*Was zu tun ist:*
**A)** Schreib aus dem Artikel zum Elektromobilitätsgesetz das Stück ab, das mit „[21.8.2014] Sonderkennzeichen, reservierte“ anfängt und bis „nicht weit genug.“ geht.
**B)** Fasse den Absatz im Artikel zum Elektromobilitätsgesetz, der mit „Geht es nach dem Willen der Bundesregierung“ beginnt, als kurze Liste zusammen, ohne die wichtigsten Fakten wegzulassen.
**C)** Schreib den Artikel zum Elektromobilitätsgesetz nach seinem letzten Satz weiter.

*Textauszug:*
# # # # #

[21.8.2014] Sonderkennzeichen, reservierte Parkplätze sowie eine Nutzung der Busspur – der Entwurf zum Elektromobilitätsgesetz (EmoG) sieht einen ganzen Privilegienkatalog für Elektrofahrzeuge vor. Für Umwelt- und Energieverbände gehen die geplanten Regelungen dennoch nicht weit genug.
Geht es nach dem Willen der Bundesregierung, sollen ab Februar 2015 Sonderrechte für Elektrofahrzeuge im Straßenverkehr gelten. Der Entwurf zum Elektromobilitätsgesetz (EmoG) sieht unter anderem ein Sonderkennzeichen für begünstigte Fahrzeuge, reservierte Parkplätze sowie eine Nutzung der Busspur vor. Der Bundesverband Erneuerbare Energie (BEE) zeigt sich über das geplante Gesetzesvorhaben erfreut: „Das Elektromobilitätsgesetz könnte für die deutsche Verkehrspolitik das werden, was das Erneuerbare-Energien-Gesetz (EEG) Anfang der 2000er-Jahre für den Strommarkt erreicht hat – ein Paradigmenwechsel, der Schritt für Schritt an Fahrt gewinnen wird“, sagt BEE-Geschäftsführer Hermann Falk. Der Entwurf sei jedoch zu einseitig auf den Automobilbereich beschränkt. Regelungen für elektrische Zweiräder und Leichtkraftfahrzeuge wie S-Pedelecs und Elektro-Roller mit einer Spitzengeschwindigkeit von 45 Kilometern pro Stunde würden noch fehlen. Zudem kritisiert der BEE, dass auch schwere Plug-in-Hybride privilegiert werden sollen. „Mit einer rein elektrischen Reichweite von 50 Kilometern könnten die meisten Nutzer ihre Mobilitätsbedürfnisse abdecken und auf den Verbrennungsmotor verzichten“, sagt Thomic Ruschmeyer, BEE-Vorstandsmitglied. „Das Gesetz soll nun aber schon für Fahrzeuge mit nur 30 Kilometer Reichweite gelten.“ In den Genuss der Privilegien kämen damit auch Fahrer großer Autos, die den Elektroantrieb nur beim Anfahren und weniger wegen der Emissionsfreiheit verwenden. Den Vorschlag, die Busspur für Elektroautos freizugeben, wertet der BEE als zwiespältig. „Für Bus und Krankenwagen sieht jeder eine Bevorrechtigung ein“, so Ruschmeyer. „Wenn nun aber hybride SUVs rechts an der Mehrheit vorbeifahren dürfen, wird damit der Akzeptanz der Elektromobilität ein Bärendienst erwiesen.“ Der Verband fordert außerdem den Aufbau einer flächendeckenden und diskriminierungsfreien Schnellladeinfrastruktur mit Grünstrom. Dies würde neben den vorgesehenen Fördermaßnahmen zu einer schnelleren Verbreitung von Elektroautos führen, so der BEE.

# # # # #

*Rohdaten:*
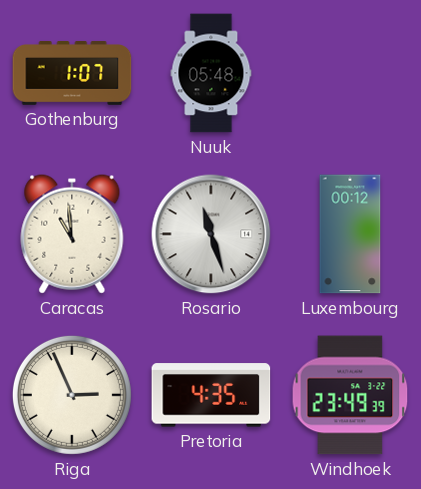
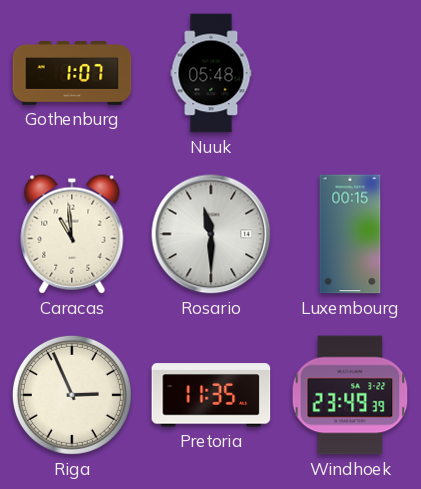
Rosario: 11:27 -> 11:30
Luxembourg: 00:12 -> 00:15
Pretoria: 4:35 -> 11:35
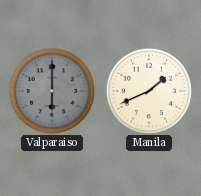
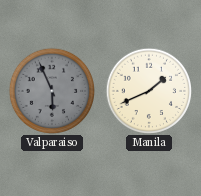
Valparaiso: 6:00 -> 5:56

# # # # #

*Antworten folgen:*
**A)**
[21.8.2014] Sonderkennzeichen, reservierte Parkplätze sowie eine Nutzung der Busspur – der Entwurf zum Elektromobilitätsgesetz (EmoG) sieht einen ganzen Privilegienkatalog für Elektrofahrzeuge vor. Für Umwelt- und Energieverbände gehen die geplanten Regelungen dennoch nicht weit genug.

**B)**
- Nach dem Entwurf der Bundesregierung sollen ab Februar 2015 Sonderrechte für Elektrofahrzeuge gelten: ein Sonderkennzeichen, reservierte Parkplätze und die Nutzung der Busspur.
- Der Bundesverband Erneuerbare Energie (BEE) freut sich über das Vorhaben. Geschäftsführer Hermann Falk meint, das Gesetz könnte für die Verkehrspolitik werden, was das EEG Anfang der 2000er-Jahre für den Strommarkt war.
- Der BEE kritisiert, dass der Entwurf nur Autos im Blick hat. Es fehlen Regeln für elektrische Zweiräder und Leichtkraftfahrzeuge wie S-Pedelecs und Elektro-Roller mit bis zu 45 km/h.
- Ebenfalls kritisiert der BEE, dass auch schwere Plug-in-Hybride bevorzugt werden sollen. Laut Vorstandsmitglied Thomic Ruschmeyer würden 50 km rein elektrische Reichweite den meisten Nutzern genügen. Das Gesetz soll aber schon ab 30 km gelten, sodass auch Fahrer großer Autos profitieren.
- Die Freigabe der Busspur hält der BEE für zwiespältig. Wenn hybride SUVs an der Mehrheit vorbeifahren dürfen, schade das der Akzeptanz der Elektromobilität.
- Der Verband fordert zudem ein flächendeckendes, diskriminierungsfreies Netz von Schnellladestationen mit Grünstrom. Das würde Elektroautos schneller verbreiten.

**C)**
Gesetz ohne ökologische Ausrichtung
Auch der Bund für Umwelt und Naturschutz Deutschland (BUND) hält den Gesetzentwurf von Bundesverkehrsminister Alexander Dobrindt (CSU) für unausgereift und fordert Nachbesserungen. „Dem Gesetz fehlt die umweltpolitische Ausrichtung“, sagt BUND-Verkehrsexperte Jens Hilgenberg. „Die geplante Privilegierung bestimmter Fahrzeuggruppen leistet keinen Beitrag zur Lösung der Verkehrsprobleme.“ Eine Bevorzugung von Elektroautos müsse dabei helfen, den Verkehr in den Städten zu verringern und CO2-Emissionen zu vermeiden. „Wenn das nicht der Fall ist, bringen Privilegien mehr Nach- als Vorteile“, so Hilgenberg. Radfahrer würden im Straßenverkehr gefährdet, wenn plötzlich Busspuren für Hybrid- und Elektrofahrzeuge freigegeben würden. Zudem fehlen laut BUND im Gesetzentwurf jedwede Vorgaben zum Höchstgewicht der Autos sowie Kriterien für die Antriebsenergien Strom und Wasserstoff. Das geplante Gesetz sei daher vor allem als ein Staatsprogramm zum Erwerb von Elektro- und Hybridautos zu betrachten, meint Hilgenberg. Den Autoherstellern gehe es primär darum, die künftig geltenden CO2-Grenzwerte zu erreichen. „Jedes zusätzlich verkaufte Hybrid-, Wasserstoff- oder reine Elektrofahrzeug ermöglicht den Herstellern deutscher Nobelkarossen, auch in Zukunft viel zu viele übermotorisierte Fahrzeuge zu produzieren“, erklärt Hilgenberg. Viel wichtiger sei es, strengere Verbrauchsvorgaben für sämtliche Neufahrzeuge einzuführen und mehr Anreize zum Umstieg auf öffentliche Verkehrsmittel zu schaffen.
(ma)
Zur Stellungnahme des BEE zum Elektromobilitätsgesetz (PDF, 356 KB) (Deep Link)
Zur Stellungnahme des BUND zum Elektromobilitätsgesetz (PDF, 844 KB) (Deep Link)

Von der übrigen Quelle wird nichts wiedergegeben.